This is some months old, but I recently ran across a spectacular piece of wrongheaded analysis by Christianity Today:
The article concentrates on just the last 10 years, but claims no change for evangelicals “despite Trump.” Hmmmm. For 2016-18, the biennial survey shows a drop for evangelicals, a bump for mainline Protestants, and the continued rise of “no religion.” How is that “no decline”? And looking at the past decade, I see a lot of ups and downs that add up to a general decline. Here’s the graphic from that article that I doctored up:
First, notice “the change” in 1980-85, which I’ve drawn a rectangle around. Evangelical and mainline shares of the population reversed in five years. Why? Remember that this poll doesn’t reflect actual church attendance, but denominational identification. Essentially, during the heady days of Reagan’s first term and the Moral Majority, a whole bunch of people switched their religious identification from mainline to evangelical.

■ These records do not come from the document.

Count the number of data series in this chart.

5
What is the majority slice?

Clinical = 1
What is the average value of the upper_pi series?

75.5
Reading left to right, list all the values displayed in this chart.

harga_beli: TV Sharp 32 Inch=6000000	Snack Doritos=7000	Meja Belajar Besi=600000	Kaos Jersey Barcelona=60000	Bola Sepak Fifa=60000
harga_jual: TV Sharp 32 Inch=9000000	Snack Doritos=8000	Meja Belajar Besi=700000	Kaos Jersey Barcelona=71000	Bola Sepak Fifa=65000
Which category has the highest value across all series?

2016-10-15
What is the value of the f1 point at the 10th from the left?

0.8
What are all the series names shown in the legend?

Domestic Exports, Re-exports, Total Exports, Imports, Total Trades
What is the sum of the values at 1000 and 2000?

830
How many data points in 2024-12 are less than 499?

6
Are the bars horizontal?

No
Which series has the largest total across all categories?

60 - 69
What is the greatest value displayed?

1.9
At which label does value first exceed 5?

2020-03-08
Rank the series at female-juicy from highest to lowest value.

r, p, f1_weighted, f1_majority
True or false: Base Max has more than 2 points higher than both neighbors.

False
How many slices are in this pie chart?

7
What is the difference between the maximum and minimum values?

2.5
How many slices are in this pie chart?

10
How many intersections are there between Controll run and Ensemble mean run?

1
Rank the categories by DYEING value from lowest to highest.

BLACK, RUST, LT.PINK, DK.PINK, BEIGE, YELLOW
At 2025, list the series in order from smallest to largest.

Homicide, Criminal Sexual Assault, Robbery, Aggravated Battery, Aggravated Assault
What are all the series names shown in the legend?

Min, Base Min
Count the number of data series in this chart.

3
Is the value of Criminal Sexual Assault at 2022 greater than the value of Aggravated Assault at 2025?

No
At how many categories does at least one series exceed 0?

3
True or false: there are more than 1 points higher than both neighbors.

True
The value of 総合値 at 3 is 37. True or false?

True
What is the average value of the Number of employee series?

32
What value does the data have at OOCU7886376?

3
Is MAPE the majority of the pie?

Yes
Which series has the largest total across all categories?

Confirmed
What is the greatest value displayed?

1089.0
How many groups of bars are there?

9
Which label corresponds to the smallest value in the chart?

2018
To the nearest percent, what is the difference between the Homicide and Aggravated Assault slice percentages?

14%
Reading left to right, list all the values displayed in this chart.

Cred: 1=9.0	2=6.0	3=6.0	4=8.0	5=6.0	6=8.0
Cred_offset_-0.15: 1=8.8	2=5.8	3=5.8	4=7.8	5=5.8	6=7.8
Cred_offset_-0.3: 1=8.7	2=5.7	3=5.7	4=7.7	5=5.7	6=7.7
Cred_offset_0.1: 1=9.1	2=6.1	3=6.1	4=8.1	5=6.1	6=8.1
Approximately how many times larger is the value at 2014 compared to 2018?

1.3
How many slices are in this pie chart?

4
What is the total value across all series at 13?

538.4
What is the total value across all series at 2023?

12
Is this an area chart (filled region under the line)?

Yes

Practically overnight, evangelicals were the largest religious group. Since then, they have been patting themselves on the back for “holding the line” and blaming the decline of mainline denominations on their liberal theology. Nope. The change was driven by politics and culture, not doctrine and theology.
The dotted lines that I have drawn are not true trend lines. All that I did was put a dot at 1985 and connect it to the most recent survey. Even with that crude methodology, it’s not hard to see that Evangelicals have been in a steady decline for 35 years, though not as steep as the mainline denominations. We haven’t yet seen the true impact of this administration. It’s far too early to be claiming “No Decline!”